# Task directions:
Render the rows below as a numbered list, one item per non-blank line, omitting the pictures.

[Records shown]

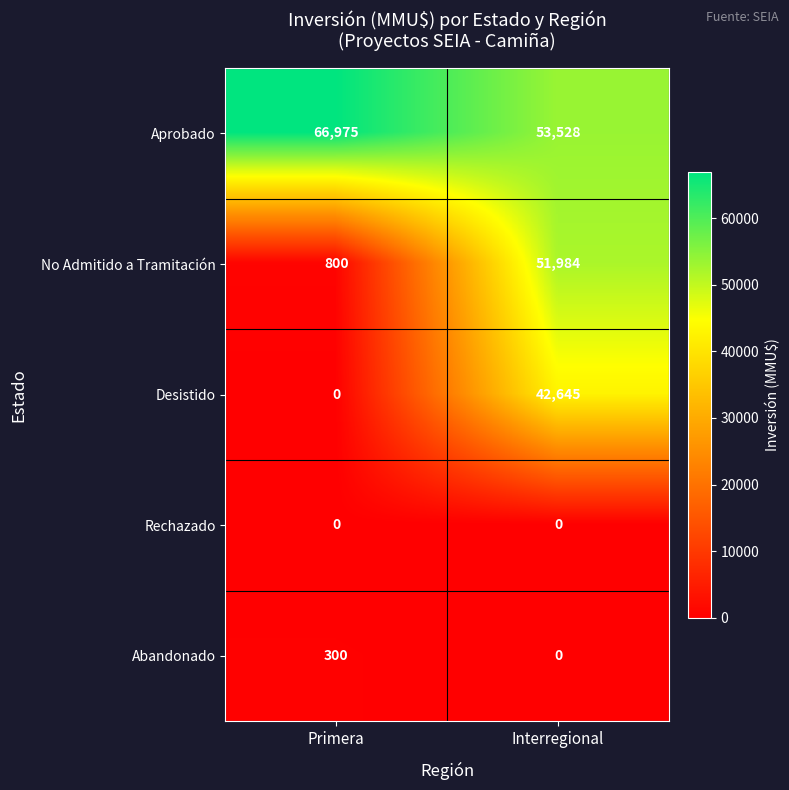

Which series has the largest range (max minus min)?

No Admitido a Tramitación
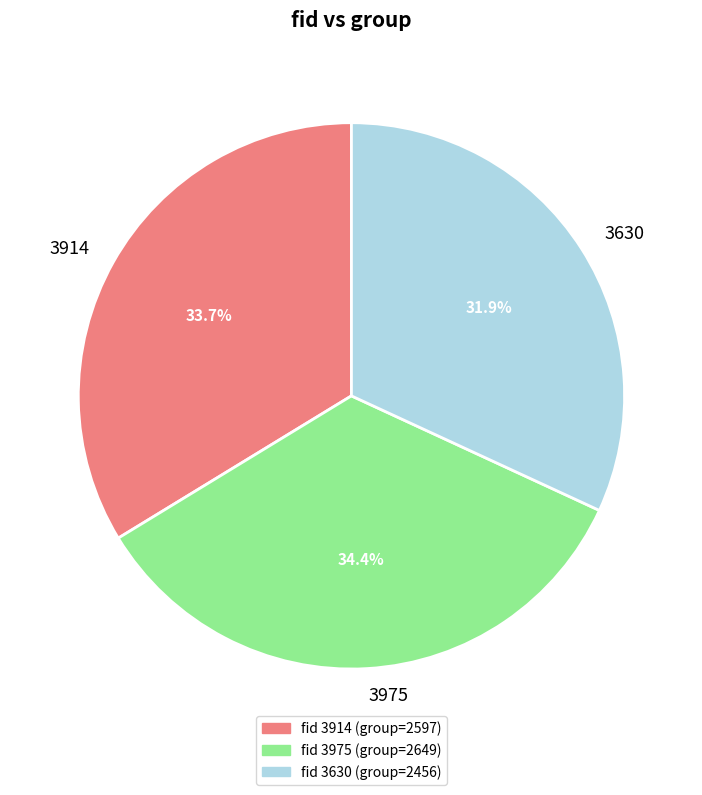

How many slices are in this pie chart?

3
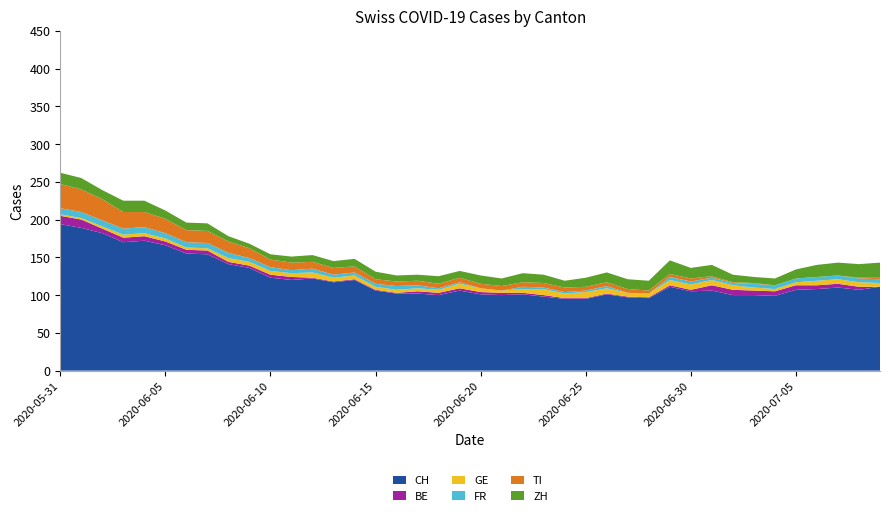

Reading right to left, list all the values displayed in this chart.

CH: 111	107	110	108	107	99	100	100	106	105	111	96	97	101	95	95	98	101	100	101	106	100	102	102	106	120	117	122	120	123	136	141	154	155	166	172	170	182	189	194
BE: 0	4	5	5	6	6	6	7	7	2	2	1	1	1	1	1	2	2	3	3	3	3	3	1	1	1	1	1	4	4	3	3	5	5	5	6	6	6	11	11
GE: 5	6	6	6	4	3	4	6	7	7	7	5	5	7	8	6	8	5	3	5	6	4	4	4	4	5	5	7	5	5	5	5	3	3	4	4	4	3	2	2
FR: 5	5	5	5	5	5	5	3	3	4	4	0	0	3	2	2	2	3	0	0	2	2	4	5	4	4	4	5	4	5	5	7	7	7	7	8	8	8	8	8
TI: 2	1	0	0	0	0	1	1	2	4	4	4	5	5	5	6	6	6	6	6	6	6	6	6	6	8	9	9	10	10	13	15	16	16	19	20	22	28	30	32
ZH: 20	18	17	16	12	9	8	10	15	14	18	13	13	13	12	9	11	12	10	11	9	10	8	8	10	10	9	9	8	7	6	7	10	10	11	15	15	12	15	15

[/Records shown]

# Reply to the task:
1. Which series has the largest range (max minus min)?
2. No Admitido a Tramitación
3. How many slices are in this pie chart?
4. 3
5. Reading right to left, list all the values displayed in this chart.
6. CH: 111	107	110	108	107	99	100	100	106	105	111	96	97	101	95	95	98	101	100	101	106	100	102	102	106	120	117	122	120	123	136	141	154	155	166	172	170	182	189	194
7. BE: 0	4	5	5	6	6	6	7	7	2	2	1	1	1	1	1	2	2	3	3	3	3	3	1	1	1	1	1	4	4	3	3	5	5	5	6	6	6	11	11
8. GE: 5	6	6	6	4	3	4	6	7	7	7	5	5	7	8	6	8	5	3	5	6	4	4	4	4	5	5	7	5	5	5	5	3	3	4	4	4	3	2	2
9. FR: 5	5	5	5	5	5	5	3	3	4	4	0	0	3	2	2	2	3	0	0	2	2	4	5	4	4	4	5	4	5	5	7	7	7	7	8	8	8	8	8
10. TI: 2	1	0	0	0	0	1	1	2	4	4	4	5	5	5	6	6	6	6	6	6	6	6	6	6	8	9	9	10	10	13	15	16	16	19	20	22	28	30	32
11. ZH: 20	18	17	16	12	9	8	10	15	14	18	13	13	13	12	9	11	12	10	11	9	10	8	8	10	10	9	9	8	7	6	7	10	10	11	15	15	12	15	15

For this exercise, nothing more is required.